Question

Silver plating processes use Ag(CN)₂^- as the source of Ag⁺ in solution. To make the solution: 4.0 L of 3.00 M NaCN and 50.0 L of 0.200 M AgNO₃ are combined.

(a) What is the concentration of free Ag⁺ ions in solution?

(b) Why is AgCl not used in this process?

NOTE: We have not yet introduced the equilibrium constant K_f. An answer is needed that gets around K_f or slowly introduces the concept. Thanks!

(Jespersen 7th edition 21.98)

Answer 1

a) The reaction taking place is

Ag⁺ (aq) + 2 CN^- (aq) -------> [Ag(CN)₂]^- (aq)

K_f = [Ag(CN)₂^-]/[Ag⁺][CN^-]² = 5.6*10¹⁸ where K_f = formation constant of [Ag(CN)₂]^-

K_f is extremely high; hence we can assume that almost all the Ag⁺ added as AgNO₃ is used up in forming [Ag(CN)₂]^-.
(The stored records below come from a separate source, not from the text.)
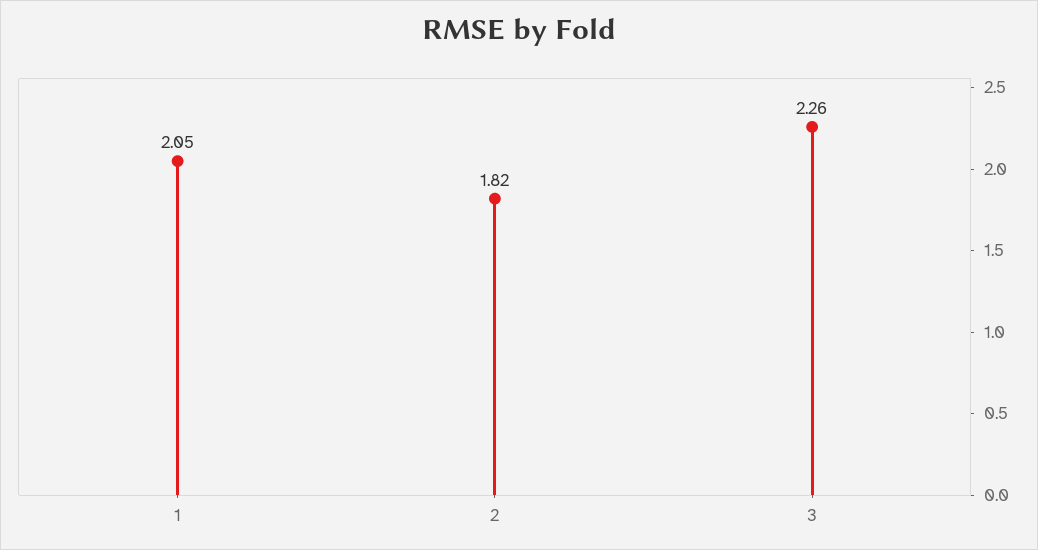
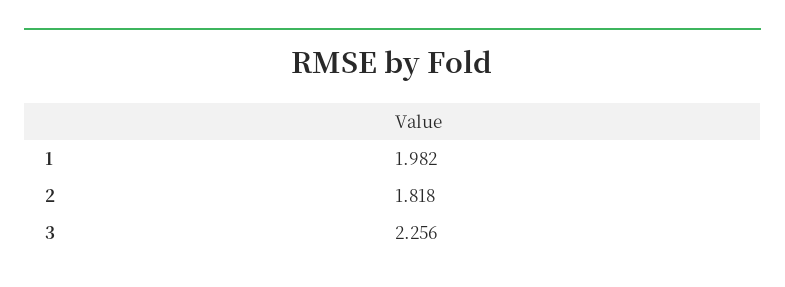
  {
-   "1": 2.05,
+   "1": 1.982,
    "2": 1.818,
    "3": 2.256
  }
Find out the initial concentration of Ag⁺ in the final solution using the dilution equation. The dilution equation is

M₁*V₁ = M₂*V₂ where M₁ = concentration of the original solution; M₂ = concentration of the dilute solution; V₁ = volume of the original solution and V₂ = volume of the dilute solution.

The total volume of the solution is (4.0 + 50.0) L = 54.0 L.

Ag⁺: (50.0 L)*(0.200 M) = (54.0 L)*M₂

===> M₂ = (50.0*0.200)/(54.0) M = 0.185 M

Since the entire amount of Ag⁺ is converted to [Ag(CN)₂^-], hence the equilibrium concentration of [Ag(CN)₂^-] formed is 0.185 M.

Again, the molar ratio of Ag⁺ and CN^- is 1:2, hence, the equilibrium concentration of CN^- is [(3.0 M) – 2*(0.185 M)] = 2.63 M.

Let the equilibrium concentration of free Ag⁺ in the solution be x M; therefore,

5.6*10¹⁸ = (0.185)/(x)(2.63 – 2x)²

Assume that x is much smaller than 2.63 M, hence (2.63 – 2x) ≈ 2.63 M; hence,

5.6*10¹⁸ = (0.185)/(x.)(2.63)²

===> 5.6*10¹⁸ = (0.185)/(x).(6.9169)

===> x = (0.185)/(6.9169*5.6*10¹⁸) = 4.776*10^-21 ≈ 4.78*10^-21

The concentration of free Ag⁺ in the solution is 4.78*10^-21 M (ans).

b) We cannot use AgCl as the source of Ag⁺ since AgCl is insoluble in water and will not furnish the requisite Ag⁺ for complex formation (ans).